The Chinese paddlefish was officially declared extinct by the IUCN in July 2022. On this page you can find out all about this large, migratory fish, and the factors that contributed to its downfall…
Also known as the Chinese swordfish, the Chinese paddlefish was a large, predatory fish found in China’s Yangtze and Yellow River basins. It was a member of the paddlefish family, Polyodontidae, which now contains only one living species: the American paddlefish.
Size & Physical Description
The most distinctive feature of the Chinese paddlefish was its elongated rostrum (snout). This is a feature of all paddlefish, which are named for the paddle-like appearance of their rostrums.
The rostrum of the Chinese paddlefish was narrow and sword-like (unlike that of the American paddlefish, which is broad and more like a paddle).
The large rostrum is believed to be an adaptation to improve the fish’s electroreceptive ability. Like a shark, the Chinese paddlefish possessed the ability to sense electrical fields produced by the muscles of its prey.
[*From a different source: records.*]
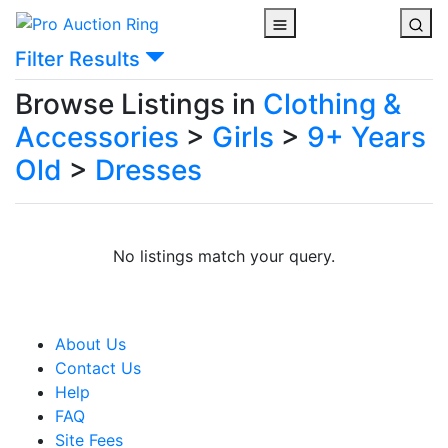
Filter Results
Browse Listings in
Clothing &
Accessories
>
Girls
>
9+ Years
Old
>
Dresses
No listings match your query.
About Us
Contact Us
Help
FAQ
Site Fees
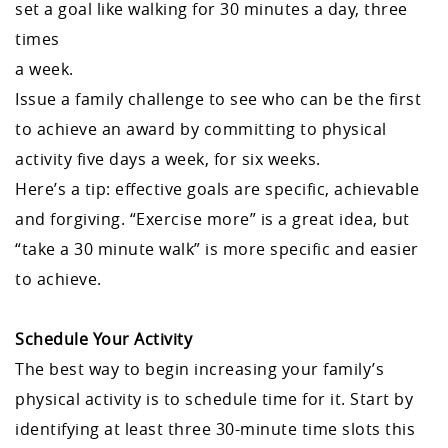
set a goal like walking for 30 minutes a day, three
times
a week.
Issue a family challenge to see who can be the first
to achieve an award by committing to physical
activity five days a week, for six weeks.
Here’s a tip: effective goals are specific, achievable
and forgiving. “Exercise more” is a great idea, but
“take a 30 minute walk” is more specific and easier
to achieve.
Schedule Your Activity
The best way to begin increasing your family’s
physical activity is to schedule time for it. Start by
identifying at least three 30-minute time slots this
A large fish, the Chinese paddlefish typically reached lengths of around 10 ft / 3m, although reports of specimens reaching lengths of 23 ft / 7 m are known. Up to one third of the fish’s total body length was taken up by the rostrum.
The dorsal and anal fins were located relatively far back on the body, giving the fish a sleek, streamlined appearance. The upper body was brown-gray in color, the undersides white. The body was smooth, and scaleless apart from the tail.
The Chinese paddlefish had protrusible jaws, which could extend forwards from the mouth in order to capture prey. The jaws contained numerous small teeth.
Family & Related Species
The Chinese paddlefish belonged to the paddlefish family, Polyodontidae. The species’ recent extinction means that only one member of the family remains: the American paddlefish Polyodon spathula.
Four other extinct paddlefish species are known from their fossils alone.
The closest living relatives of the paddlefish are 27 species of sturgeon that make up the sturgeon family, Acipenseridae.
The skeletons of both paddlefishes and sturgeons consist mainly of cartilage rather than of bone, although both members belong to the ray-finned, bony fish class, Actinopterygii. The members of both families also have electroreceptive organs.
Lifestyle & Diet
The Chinese paddlefish was anadromous, hatching in freshwater and migrating downriver to brackish* estuaries before returning upriver to spawn. Spawning fish were found to be from 8 to 12 years of age.
* Where freshwater meets saltwater.
A strong swimmer, the Chinese paddlefish was usually found swimming in the middle to lower levels of large rivers.
The Chinese paddlefish was a piscivore (fish-eater), feeding on small and medium-sized species such as anchovies, gobies and catfish. It hunted using its electroreceptive abilities.
The Chinese paddlefish became extinct due to overfishing and habitat degradation – most notably the construction of dams across its migratory route.
The species’ decline began to accelerate at the end of the 20th century, and the Chinese paddlefish was last reported in the Yellow river basin in the ‘60’s.
In the Yangtze basin, annual catches of 25 tonnes of Chinese paddlefish continued into the ‘70’s, highlighting the speed of the species’ decline.
In 1981, the construction of the Gezhouba Dam in the middle reaches of the Yangtze prevented the paddlefish from migrating to the river’s upper reaches to spawn.
Although the Chinese paddlefish’s decline had already begun, the construction of the Gezhouba Dam and others is seen as being one of the main causes of the fish’s eventual extinction.
Unsuccessful attempts were made to breed the species in captivity, and the last living Chinese paddlefish was recorded in 2003.
An assessment made by the IUCN in 2019 failed to find any living individuals, and in July 2022 the Chinese paddlefish was officially declared extinct.